Daniel Keast

Dizzy: The Ultimate Cartoon Adventure

Dizzy

This is a game I played a lot as a child. I had several of the main Dizzy games on the spectrum, and loved every one of them. I played Wonderful Dizzy four years ago and ended up creating a screenshot walkthrough of the whole game. I won’t be doing that for the rest of the series. That was a lot of work and this site has become more about my thoughts on completion of things.

This is the very first game in the Dizzy series, released in 1987 for the ZX Spectrum. It was created by the Oliver Twins, and published by Codemasters. The game is a flick screen platformer.
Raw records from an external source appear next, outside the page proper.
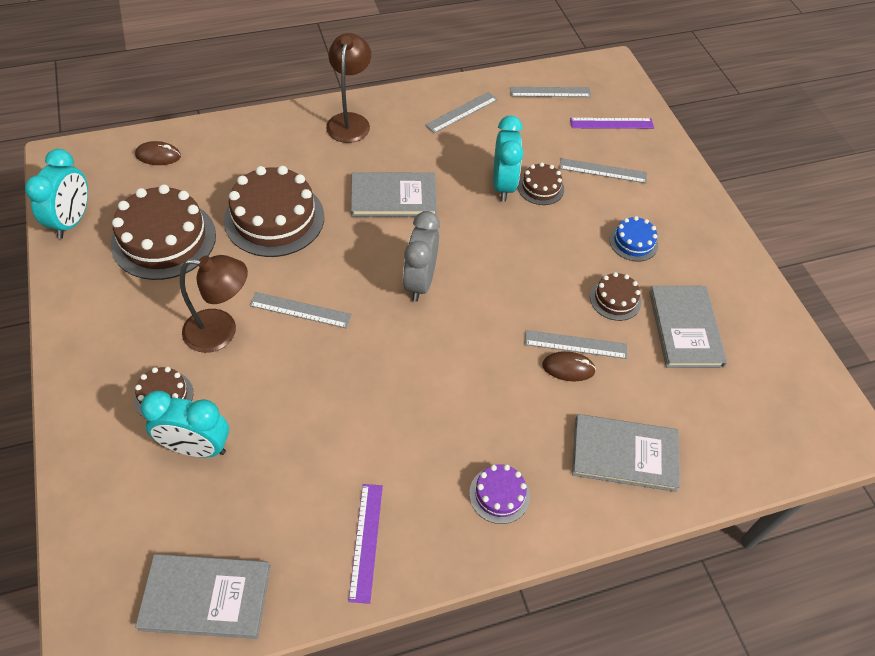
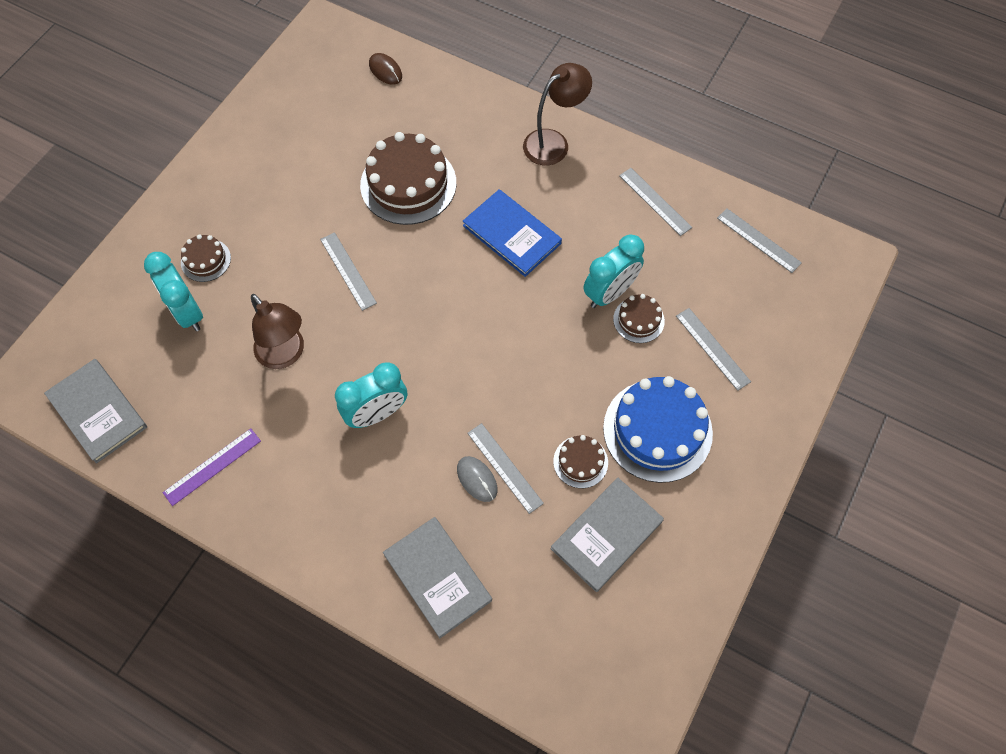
camera: 50 degrees right, 10 degrees up
turquoise clock [25,149,88,238] -> turquoise clock moved to [335,363,407,428]
brown cake [111,185,216,280] -> none
brown lamp [180,255,248,353] -> brown lamp moved to [251,294,304,369]
grey book [351,172,437,217] -> blue book [463,189,562,277]
grey clock [403,211,440,302] -> none
grey ruler [425,92,498,133] -> grey ruler turned 45 degrees clockwise [619,168,692,236]
purple cake [469,464,530,524] -> none
brown mouse [542,351,596,381] -> grey mouse [457,456,498,502]
purple ruler [570,118,654,129] -> none
blue cake [609,216,658,261] -> blue cake [603,376,713,483], size x2.01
You explore a world collecting items and solving puzzles. Dizzy has a very unique jump where he spins around, and can end up tumbling down slopes when he lands. A significant part of the game is figuring out how to traverse the environment. It is quite easy to end up jumping or rolling into a hazard and losing a life. Most of these are really fun to figure out, you build up a good sense of Dizzy’s moves and behaviour. There are a couple though, which are very unfair. One bridge in particular which you have to cross several times in the game will collapse if you walk all the way across it, and if you do, that is essentially game over. You cannot get out again, and must lose all your lives.
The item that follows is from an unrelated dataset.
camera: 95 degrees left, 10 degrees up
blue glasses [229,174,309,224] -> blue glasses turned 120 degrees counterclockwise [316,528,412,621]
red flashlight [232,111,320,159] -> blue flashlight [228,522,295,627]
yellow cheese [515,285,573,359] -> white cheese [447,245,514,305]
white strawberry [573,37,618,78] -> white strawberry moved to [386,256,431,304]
You have to create a potion to destroy the evil wizard Zaks. That means collecting the ingredients into a bottle and mixing them on a cauldron which has been lit. The items are scattered all over the world, as are various others to destroy obstacles and enemies. Dizzy can only carry a single item at a time in this game, which means there is a lot of backtracking to ferry the different items around.

I was surprised how much I could remember of this game since it has been so long. It obviously had an effect on me. In a way this series has similar mechanics to Metroidvania games, with you slowly gaining more and more access to a map. It also has echoes of the LucasArts point and click adventures.

This game is really missing a lot of the upgrades that came in later entries in the series. An inventory, other characters you can talk to, a health bar were all added in the next few games. I still enjoyed it very much though, and now I’ve written up the very first and very last here I think I’d better fill in the gap between.